[EXTRACTED ENTRIES Boundary: Start]

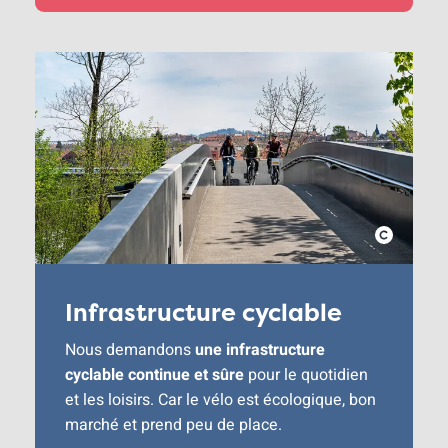
Infrastructure cyclable
Nous demandons
une infrastructure
cyclable continue et sûre
pour le quotidien
et les loisirs. Car le vélo est écologique, bon
marché et prend peu de place.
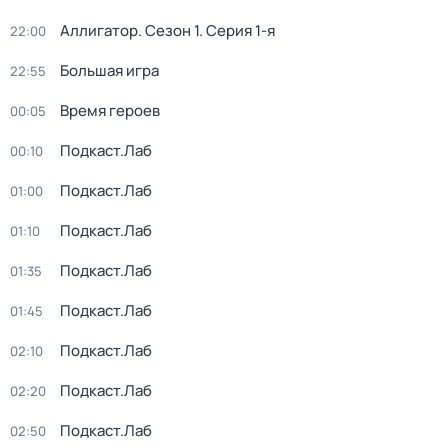
Аллигатор
. Сезон 1
. Серия 1-я
22:00
Большая игра
22:55
Время героев
00:05
Подкаст.Лаб
00:10
Подкаст.Лаб
01:00
Подкаст.Лаб
01:10
Подкаст.Лаб
01:35
Подкаст.Лаб
01:45
Подкаст.Лаб
02:10
Подкаст.Лаб
02:20
Подкаст.Лаб
02:50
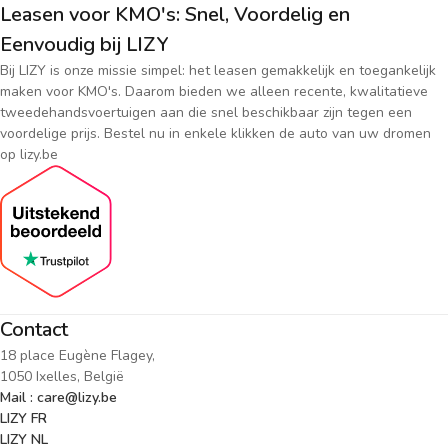
Leasen voor KMO's: Snel, Voordelig en
Eenvoudig bij LIZY
Bij LIZY is onze missie simpel: het leasen gemakkelijk en toegankelijk
maken voor KMO's. Daarom bieden we alleen recente, kwalitatieve
tweedehandsvoertuigen aan die snel beschikbaar zijn tegen een
voordelige prijs. Bestel nu in enkele klikken de auto van uw dromen
op lizy.be
Contact
18 place Eugène Flagey,
1050 Ixelles, België
Mail : care@lizy.be
LIZY FR
LIZY NL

[EXTRACTED ENTRIES Boundary: End]

PROMPT:
The response must contain each line above that holds the string "cyclable".

RESPONSE BELOW:
Infrastructure cyclable
cyclable continue et sûre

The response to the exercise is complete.